-- 文件節錄 --
---

自戀人格是怎樣形成的呢?還是他們生來如此?

看情況,小孩,特別是初生嬰兒通常都需要持續的注意力,但那是求生本能。當他們逐漸成熟,會逐漸意識到自己不是世上的唯一,這也正是耐心、爲他人考慮和其他重要社會特徵形成的時期。

In my personal opinion, I see two options a person can take. When there are parents who are extreme narcissists, they will tend to be inattentive to the eMotional needs of their child. Those needs might get ignored, ridiculed, shamed, or attacked. In the end the child is hungry for love and attention. Having a love deficit may cause a child to do one of two things:


自戀的人是天生的嗎

我個人認爲,有兩種可能性。當小孩的父母極爲自戀時,他們可能無法意識到子女的情緒需求,這些需求可能被父母所忽略、嘲笑、羞辱、甚至是攻擊。最終,孩子會極度渴望愛和注意力。這種缺乏愛的情況可能導致孩子的如下兩種行爲:

1) Become an actor in order to get the admiration and attention the child needs. The parents are not safe. They disdain showing neediness and pain. The parents live for appearances. The child is emotionally bleeding and trying to survive because of experiencing emotional neglect. As a result, the child cannot find safety in parents and thus starts to hide to survive.

---

-- 理解測驗 --
A) 請逐字複製文件節錄中自「我個人認爲,有兩種可能性。當」至「hide to survive.」的一段。
B) 依文件節錄的中文段落,極為自戀的父母可能以哪些方式對待子女的情緒需求?請全部列出。
所附項目無需參閱。

---

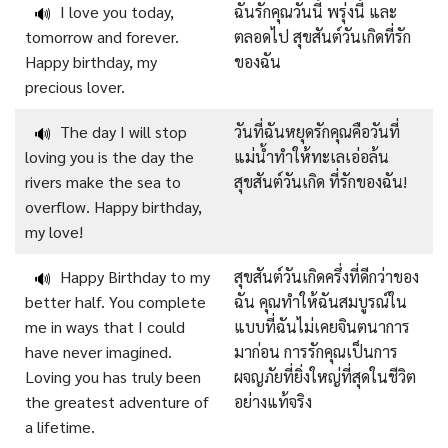
I love you today,
ฉันรักคุณวันนี้ พรุ่งนี้ และ
🔊
tomorrow and forever.
ตลอดไป สุขสันต์วันเกิดที่รัก
Happy birthday, my
ของฉัน
precious lover.
The day I will stop
วันที่ฉันหยุดรักคุณคือวันที่
🔊
loving you is the day the
แม่น้ำทำให้ทะเลเอ่อล้น
rivers make the sea to
สุขสันต์วันเกิด ที่รักของฉัน!
overflow. Happy birthday,
my love!
Happy Birthday to my
สุขสันต์วันเกิดครึ่งที่ดีกว่าของ
🔊
better half. You complete
ฉัน คุณทำให้ฉันสมบูรณ์ใน
me in ways that I could
แบบที่ฉันไม่เคยจินตนาการ
have never imagined.
มาก่อน การรักคุณเป็นการ
Loving you has truly been
ผจญภัยที่ยิ่งใหญ่ที่สุดในชีวิต
the greatest adventure of
อย่างแท้จริง
a lifetime.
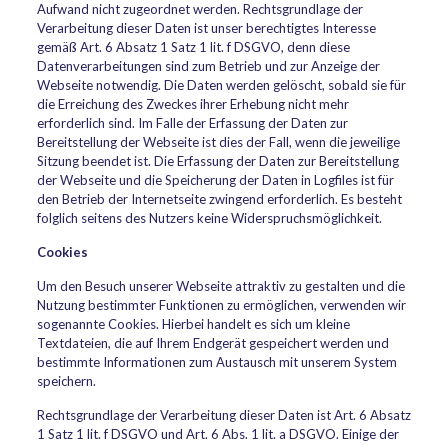
Aufwand nicht zugeordnet werden. Rechtsgrundlage der
Verarbeitung dieser Daten ist unser berechtigtes Interesse
gemäß Art. 6 Absatz 1 Satz 1 lit. f DSGVO, denn diese
Datenverarbeitungen sind zum Betrieb und zur Anzeige der
Webseite notwendig. Die Daten werden gelöscht, sobald sie für
die Erreichung des Zweckes ihrer Erhebung nicht mehr
erforderlich sind. Im Falle der Erfassung der Daten zur
Bereitstellung der Webseite ist dies der Fall, wenn die jeweilige
Sitzung beendet ist. Die Erfassung der Daten zur Bereitstellung
der Webseite und die Speicherung der Daten in Logfiles ist für
den Betrieb der Internetseite zwingend erforderlich. Es besteht
folglich seitens des Nutzers keine Widerspruchsmöglichkeit.
Cookies
Um den Besuch unserer Webseite attraktiv zu gestalten und die
Nutzung bestimmter Funktionen zu ermöglichen, verwenden wir
sogenannte Cookies. Hierbei handelt es sich um kleine
Textdateien, die auf Ihrem Endgerät gespeichert werden und
bestimmte Informationen zum Austausch mit unserem System
speichern.
Rechtsgrundlage der Verarbeitung dieser Daten ist Art. 6 Absatz
1 Satz 1 lit. f DSGVO und Art. 6 Abs. 1 lit. a DSGVO. Einige der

---

-- 參考答案 --
A)
我個人認爲,有兩種可能性。當小孩的父母極爲自戀時,他們可能無法意識到子女的情緒需求,這些需求可能被父母所忽略、嘲笑、羞辱、甚至是攻擊。最終,孩子會極度渴望愛和注意力。這種缺乏愛的情況可能導致孩子的如下兩種行爲:

1) Become an actor in order to get the admiration and attention the child needs. The parents are not safe. They disdain showing neediness and pain. The parents live for appearances. The child is emotionally bleeding and trying to survive because of experiencing emotional neglect. As a result, the child cannot find safety in parents and thus starts to hide to survive.

B) 忽略、嘲笑、羞辱、攻擊。